DATA FOR PROCESSING: Begin
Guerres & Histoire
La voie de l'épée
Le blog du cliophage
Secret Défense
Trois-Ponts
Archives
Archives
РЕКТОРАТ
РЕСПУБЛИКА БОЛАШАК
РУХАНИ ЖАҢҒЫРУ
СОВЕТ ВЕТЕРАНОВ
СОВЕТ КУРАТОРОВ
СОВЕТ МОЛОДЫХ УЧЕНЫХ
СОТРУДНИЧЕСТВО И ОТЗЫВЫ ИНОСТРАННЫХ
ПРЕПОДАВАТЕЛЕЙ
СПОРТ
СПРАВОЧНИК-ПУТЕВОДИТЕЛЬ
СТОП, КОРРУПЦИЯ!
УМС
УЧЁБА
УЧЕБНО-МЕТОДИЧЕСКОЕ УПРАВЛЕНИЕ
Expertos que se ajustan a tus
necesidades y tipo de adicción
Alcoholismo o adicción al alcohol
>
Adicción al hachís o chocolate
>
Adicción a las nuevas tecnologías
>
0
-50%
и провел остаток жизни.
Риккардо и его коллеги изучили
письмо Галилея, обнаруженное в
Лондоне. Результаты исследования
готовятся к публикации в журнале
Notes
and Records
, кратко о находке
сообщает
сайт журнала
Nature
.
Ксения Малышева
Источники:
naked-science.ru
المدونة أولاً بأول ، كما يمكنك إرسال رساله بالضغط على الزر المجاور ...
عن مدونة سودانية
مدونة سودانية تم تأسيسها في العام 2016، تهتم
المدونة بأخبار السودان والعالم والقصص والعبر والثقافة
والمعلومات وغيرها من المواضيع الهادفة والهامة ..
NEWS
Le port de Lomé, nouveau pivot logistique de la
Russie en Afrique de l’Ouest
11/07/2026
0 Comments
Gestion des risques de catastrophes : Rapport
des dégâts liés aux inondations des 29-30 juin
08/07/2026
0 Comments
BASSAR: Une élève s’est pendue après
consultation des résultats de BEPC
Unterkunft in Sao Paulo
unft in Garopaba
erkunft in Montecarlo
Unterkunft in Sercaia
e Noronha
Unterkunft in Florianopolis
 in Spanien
DATA FOR PROCESSING: End
JOB ITEM:
Reproduce the lines of the listing from its beginning through the line containing "УЧЕБНО-МЕТОДИЧЕСКОЕ УПРАВЛЕНИЕ", keeping both ends.

RESPONSE TO THIS EXERCISE:
Guerres & Histoire
La voie de l'épée
Le blog du cliophage
Secret Défense
Trois-Ponts
Archives
Archives
РЕКТОРАТ
РЕСПУБЛИКА БОЛАШАК
РУХАНИ ЖАҢҒЫРУ
СОВЕТ ВЕТЕРАНОВ
СОВЕТ КУРАТОРОВ
СОВЕТ МОЛОДЫХ УЧЕНЫХ
СОТРУДНИЧЕСТВО И ОТЗЫВЫ ИНОСТРАННЫХ
ПРЕПОДАВАТЕЛЕЙ
СПОРТ
СПРАВОЧНИК-ПУТЕВОДИТЕЛЬ
СТОП, КОРРУПЦИЯ!
УМС
УЧЁБА
УЧЕБНО-МЕТОДИЧЕСКОЕ УПРАВЛЕНИЕ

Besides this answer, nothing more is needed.